Not only that, they may never actually buy the thing online, or at
least, not from your link!
Those infernal people are only good for the PPC engine, which watches
all of this with great Ebenezerish delight as your account is drained
dry! So avoid bidding on any comparison-drawing type of thing. And
avoid any verbiage in your title or description that would encourage
price-checking. If the merchant's site encourages people to check
and see how expensive the rest of the place is - avoid sending paid
traffic there!
You want the people to BUY! IMMEDIATELY! With a site and free traffic,
that's just "preferable." With PPC, IT'S ABSOLUTELY IMPERATIVE
that people do not use your ad as a jumpoff for comparisons!
Monopolies are the best. That is, where no other merchant has The
Item. That way, the clickers can't comparison shop, because there's
nobody to compare with. Plus, if they want the item, they HAVE TO
buy it from the one merchant who's got it. If that's YOUR merchant,
you've got a huge advantage: the only competition will be their other
affiliates.
The above is why small merchants are King. Some of them have dud items,
but if they've got a good item and few affiliates bidding against
you, You Win, as long as you keep your bid amounts right.
STEALTH NUKES!
You may find yourself nuked by stealth. That is, things that cause
you to lose your shirt that you wouldn't expect until you have it
happen! This is a way to describe what happens if you hit a DEADBEAT
merchant. A deadbeat is the worst kind of nuke, because their reports
SAY you're doing great and cause you to keep bidding. But then, the
check doesn't come! Leaving you not just out the commish, but out
the PPC money as well. NUKED!
So do your due diligence before bidding.

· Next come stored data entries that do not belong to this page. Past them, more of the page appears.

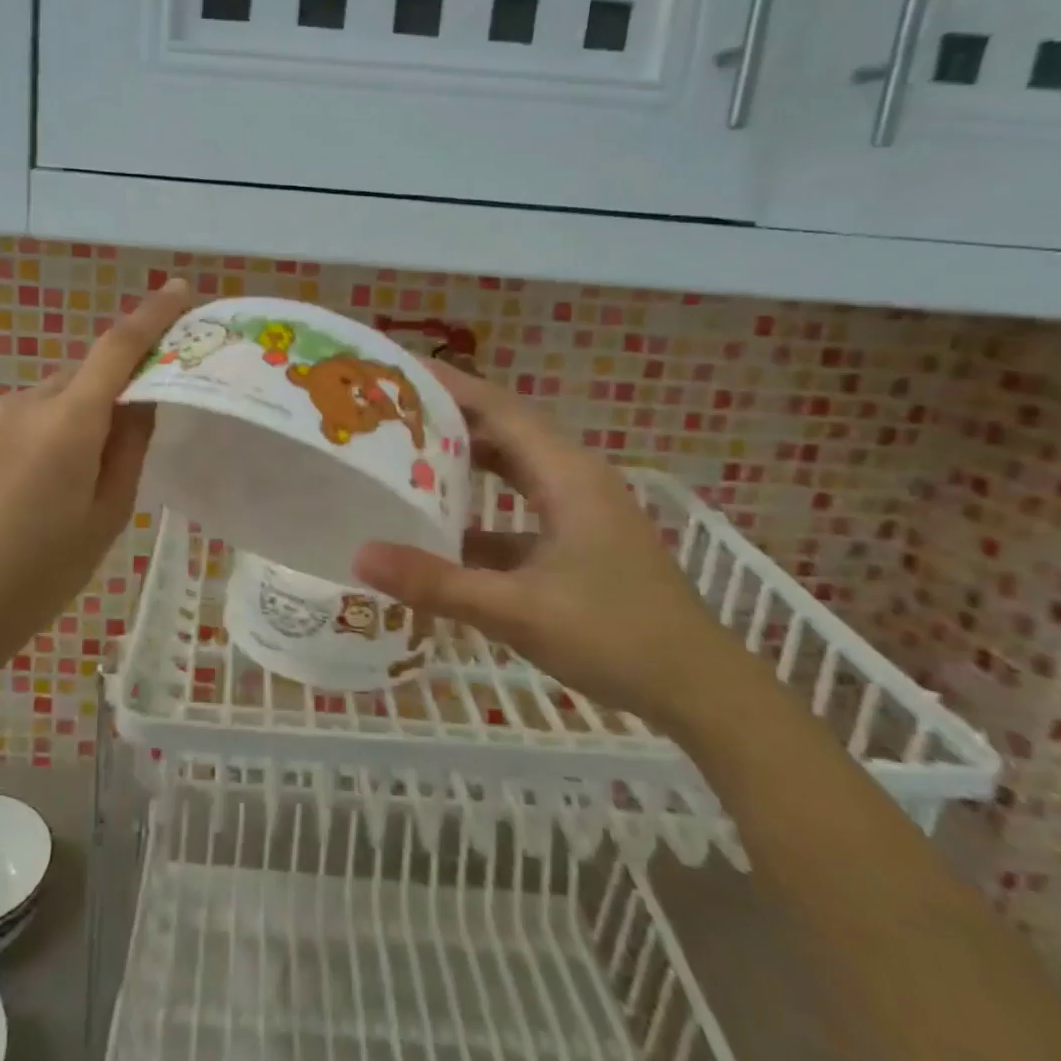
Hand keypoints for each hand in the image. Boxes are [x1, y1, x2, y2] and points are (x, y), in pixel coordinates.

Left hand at [0, 281, 191, 666]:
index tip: (179, 290)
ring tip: (91, 475)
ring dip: (86, 412)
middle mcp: (28, 402)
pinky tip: (53, 478)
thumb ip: (130, 447)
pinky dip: (59, 426)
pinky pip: (35, 412)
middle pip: (89, 373)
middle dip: (121, 386)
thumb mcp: (108, 514)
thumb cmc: (41, 571)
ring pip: (61, 395)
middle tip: (145, 428)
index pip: (117, 348)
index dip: (151, 315)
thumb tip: (144, 400)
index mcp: (68, 422)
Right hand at [352, 363, 744, 731]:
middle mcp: (574, 478)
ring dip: (466, 461)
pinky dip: (483, 508)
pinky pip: (521, 505)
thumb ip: (437, 583)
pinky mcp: (581, 539)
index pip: (498, 407)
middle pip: (504, 429)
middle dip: (448, 418)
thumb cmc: (615, 636)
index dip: (448, 385)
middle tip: (388, 415)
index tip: (397, 371)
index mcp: (566, 474)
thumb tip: (359, 558)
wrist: (700, 688)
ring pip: (513, 468)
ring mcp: (581, 509)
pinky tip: (444, 530)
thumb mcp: (516, 611)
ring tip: (406, 458)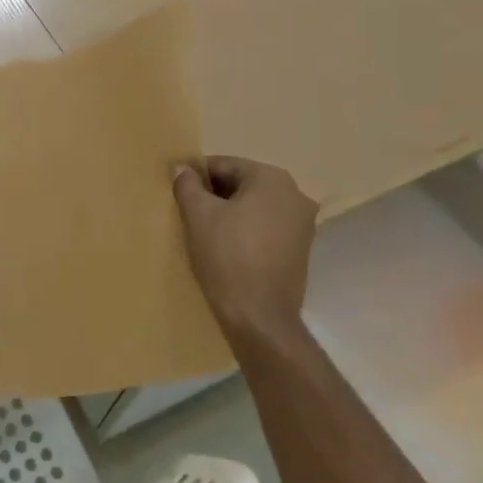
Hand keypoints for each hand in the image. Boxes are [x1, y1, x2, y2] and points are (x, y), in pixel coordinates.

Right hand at [172, 156, 318, 338]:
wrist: (259, 317)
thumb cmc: (227, 256)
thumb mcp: (198, 215)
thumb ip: (188, 185)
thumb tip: (182, 169)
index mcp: (273, 180)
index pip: (225, 165)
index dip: (198, 176)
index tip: (179, 193)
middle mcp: (296, 196)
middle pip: (243, 184)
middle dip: (216, 195)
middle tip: (190, 213)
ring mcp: (303, 225)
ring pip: (256, 207)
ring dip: (231, 213)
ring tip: (206, 232)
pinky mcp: (301, 250)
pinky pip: (267, 228)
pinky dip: (247, 231)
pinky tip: (227, 248)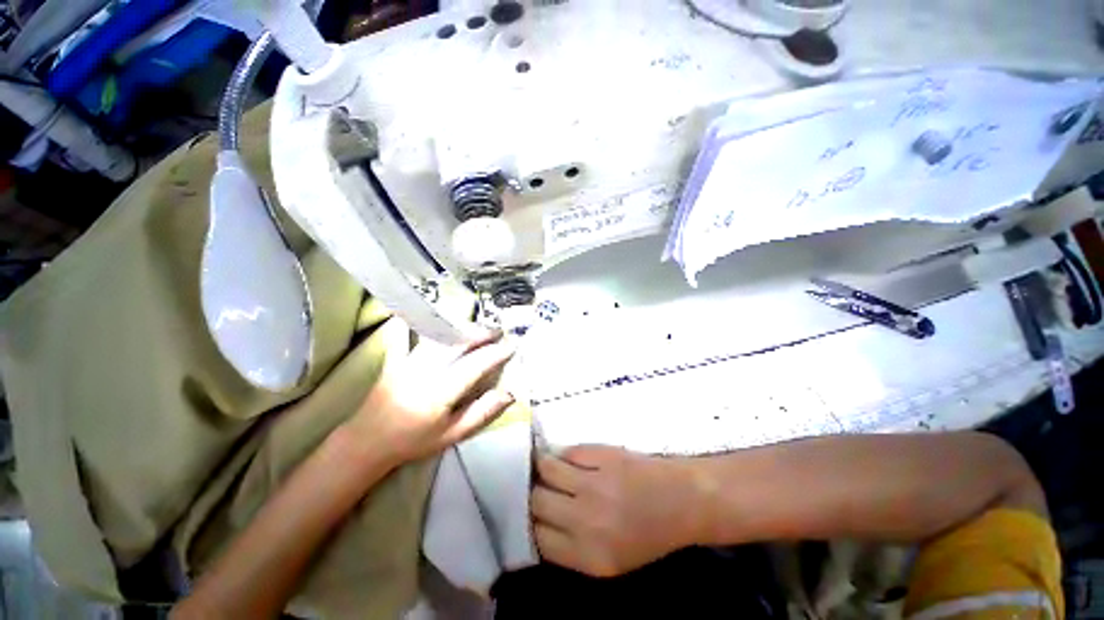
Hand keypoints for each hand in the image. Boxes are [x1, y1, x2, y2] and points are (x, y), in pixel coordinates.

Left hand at [348, 321, 515, 465]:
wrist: (367, 441)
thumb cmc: (414, 441)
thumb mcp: (453, 435)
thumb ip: (482, 413)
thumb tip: (509, 394)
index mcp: (440, 393)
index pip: (474, 365)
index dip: (496, 353)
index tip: (512, 346)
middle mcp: (424, 371)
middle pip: (457, 342)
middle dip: (481, 332)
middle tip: (498, 331)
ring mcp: (409, 361)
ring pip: (441, 335)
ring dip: (463, 328)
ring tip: (479, 328)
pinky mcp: (398, 357)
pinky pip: (418, 335)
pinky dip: (435, 325)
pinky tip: (445, 321)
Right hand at [531, 446, 702, 577]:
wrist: (682, 501)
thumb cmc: (647, 534)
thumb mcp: (609, 560)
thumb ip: (571, 548)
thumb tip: (536, 522)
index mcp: (590, 556)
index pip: (537, 538)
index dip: (527, 523)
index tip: (526, 512)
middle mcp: (587, 520)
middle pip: (537, 501)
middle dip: (530, 493)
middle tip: (533, 487)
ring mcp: (595, 483)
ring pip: (547, 468)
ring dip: (540, 466)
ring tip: (541, 466)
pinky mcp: (604, 454)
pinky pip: (568, 452)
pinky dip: (564, 455)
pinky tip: (567, 458)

Never mind how big the name
is--some of them are the slowest payers and nonpayers. SEARCH ABW
for posts about a merchant before bidding. If they have complaints,
see what kind. If the complaint is that they don't communicate, etc.

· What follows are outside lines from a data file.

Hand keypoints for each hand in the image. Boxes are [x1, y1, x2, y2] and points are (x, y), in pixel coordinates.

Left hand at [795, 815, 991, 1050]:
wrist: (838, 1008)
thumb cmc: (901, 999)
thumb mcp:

("social issues") no biggie - you still win if they know
how to cut checks and leave their tracking code on. If the complaint
is that they don't pay, or reverse a lot - RUN! Deadbeats are death!
I already gave comparison shoppers a righteous flaming earlier. They
will nuke your PPC account and wreck your conversion ratio and network-reported
EPC while they're at it.
Undesirable items that people are curious about (the "who's selling
THAT!?" effect). This is another Stealth Nuke. Avoid things that
people hear about, maybe from blogs or TV - that are generating the
wrong kind of interest. Sometimes, people just want to see the weirdness
rather than actually buy any. (Better to make a web page for those
"weirdness" items - get free SE traffic to it - and then
put AdSense on it, so you earn PPC money, rather than spending it.)
This post is overlong already, so I'll stop now. But, keep in mind
that there is always more to learn than what can be put in one post!